* TEXTO DEL EJERCICIO:
Neuro J. Villalobos Rincón / Exrector de LUZ / nevillarin@gmail.com
“La libertad interior puede elevar al hombre muy por encima de su destino adverso”, Viktor Frankl

Dice el eclesiastés que “todo tiene su tiempo bajo el cielo, su tiempo el callar y su tiempo el hablar”, versículo que no conocen, no recuerdan o no les interesa a muchos cristianos en su tránsito vital. La prudencia es una de las virtudes que se debe practicar, más aun cuando se ocupa un lugar privilegiado en la escala social, donde juega un papel importante las cosas que se dicen, la oportunidad en que se dicen, y la forma cómo se dicen.

“Santificar una mentira y engañar con buena conciencia es la labor necesaria del arte” dice Nietzsche, por lo que no es buena práctica en la vida real, mucho menos lo es en la praxis política, y menos aún en el ejercicio del poder; recordemos a los grandes culpables de nuestra desgracia, engañando siempre, como si se tratara de una puesta en escena permanente.

Esta reflexión es importante porque tenemos muchos actores políticos con ínfulas de líderes, de dirigentes o jefes, en los que su lenguaje imprudente y procaz locuacidad no tiene límites. Alaban y ofenden; mienten y encubren; posan y gesticulan; amenazan e injurian. No tienen tiempo para callar, solo para hablar así sean barbaridades, lo cual confirma la sentencia de Einstein: la estupidez humana es tan infinita como el universo.

Existen otros personajes que en su total desacuerdo con todo y con todos o por tratar de imponer su “verdad” nos quieren impulsar a practicar el “quietismo irónico”, del cual nos hablara Harold Bloom, que es aquella actitud en que “cuando mejor estamos es cuando no hacemos nada con respecto a las realidades mundanas. Rechazamos el orden de la sociedad de manera tan absoluta que, en la práctica, es como si lo aceptáramos todo”. Volvamos la mirada hacia el equilibrio, la oportunidad y la forma como son expresadas nuestras palabras. Es una cuestión de sensatez e inteligencia.

* CONSIGNA: Escribe la continuación del artículo sobre la prudencia al hablar a partir de su última oración. Los ítems son material aparte, sin relación con el artículo sobre la prudencia al hablar.

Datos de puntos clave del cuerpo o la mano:
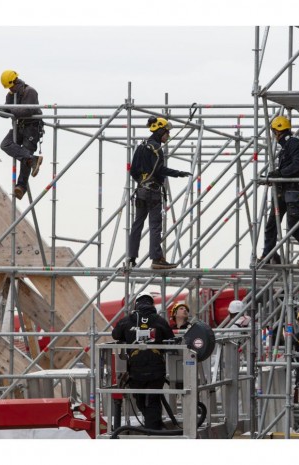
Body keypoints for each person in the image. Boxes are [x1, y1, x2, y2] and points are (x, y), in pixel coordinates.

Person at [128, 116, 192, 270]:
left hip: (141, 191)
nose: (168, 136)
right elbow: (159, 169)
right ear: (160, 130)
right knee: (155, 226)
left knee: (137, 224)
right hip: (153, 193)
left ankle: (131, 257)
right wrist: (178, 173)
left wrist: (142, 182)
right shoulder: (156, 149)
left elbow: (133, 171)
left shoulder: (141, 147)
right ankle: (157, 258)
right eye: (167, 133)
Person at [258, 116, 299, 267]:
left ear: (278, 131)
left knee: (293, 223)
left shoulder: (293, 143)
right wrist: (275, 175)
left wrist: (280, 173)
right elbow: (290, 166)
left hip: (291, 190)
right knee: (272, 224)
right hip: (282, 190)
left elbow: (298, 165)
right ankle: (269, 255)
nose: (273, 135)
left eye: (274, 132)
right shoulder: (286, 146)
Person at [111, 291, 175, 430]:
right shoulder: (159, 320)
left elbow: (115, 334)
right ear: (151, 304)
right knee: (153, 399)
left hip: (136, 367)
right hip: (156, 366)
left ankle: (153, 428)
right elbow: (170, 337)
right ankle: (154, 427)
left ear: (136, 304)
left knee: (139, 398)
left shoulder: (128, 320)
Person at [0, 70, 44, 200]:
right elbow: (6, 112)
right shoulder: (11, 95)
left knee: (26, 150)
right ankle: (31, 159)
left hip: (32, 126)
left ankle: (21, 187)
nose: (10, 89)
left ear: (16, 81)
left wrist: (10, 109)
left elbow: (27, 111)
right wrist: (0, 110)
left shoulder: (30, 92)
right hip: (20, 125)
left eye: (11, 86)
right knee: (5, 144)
...
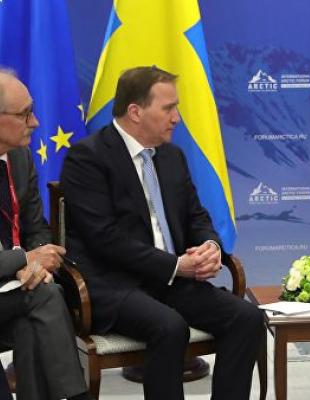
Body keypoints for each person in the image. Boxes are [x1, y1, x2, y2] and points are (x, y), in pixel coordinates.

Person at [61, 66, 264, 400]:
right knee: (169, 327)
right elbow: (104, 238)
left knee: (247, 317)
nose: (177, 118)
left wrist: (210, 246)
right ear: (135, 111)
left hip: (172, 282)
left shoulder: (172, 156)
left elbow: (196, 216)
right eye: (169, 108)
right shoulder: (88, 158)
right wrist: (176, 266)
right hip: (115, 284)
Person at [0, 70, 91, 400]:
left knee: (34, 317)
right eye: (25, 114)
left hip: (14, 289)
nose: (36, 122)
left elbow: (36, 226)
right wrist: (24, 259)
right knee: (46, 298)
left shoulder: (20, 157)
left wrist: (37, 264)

* RESPUESTA:
También Paulo Coelho nos ilustra al respecto cuando señala “las palabras son para pesarlas, no para contarlas” o cuando nos dice “que el exceso de prudencia a veces se confunde con la cobardía”. Conviene entonces, poner en práctica las sabias enseñanzas del eclesiastés y asumir una elocuencia inteligente y sincera y una actitud prudente y oportuna para contribuir a lograr los objetivos que ya han sido enunciados: cese de la usurpación, gobierno de transición y elecciones libres.

Necesitamos como bien dijera el sacerdote José Pagola “una palabra más liberada de la seducción del poder y más llena de la fuerza del espíritu”, solo así se abrirá más el entendimiento entre los que participamos en esta lucha sin tregua; se generará más confianza hacia el liderazgo que la dirige, y se hará más creíble y factible nuestra liberación del yugo que nos oprime.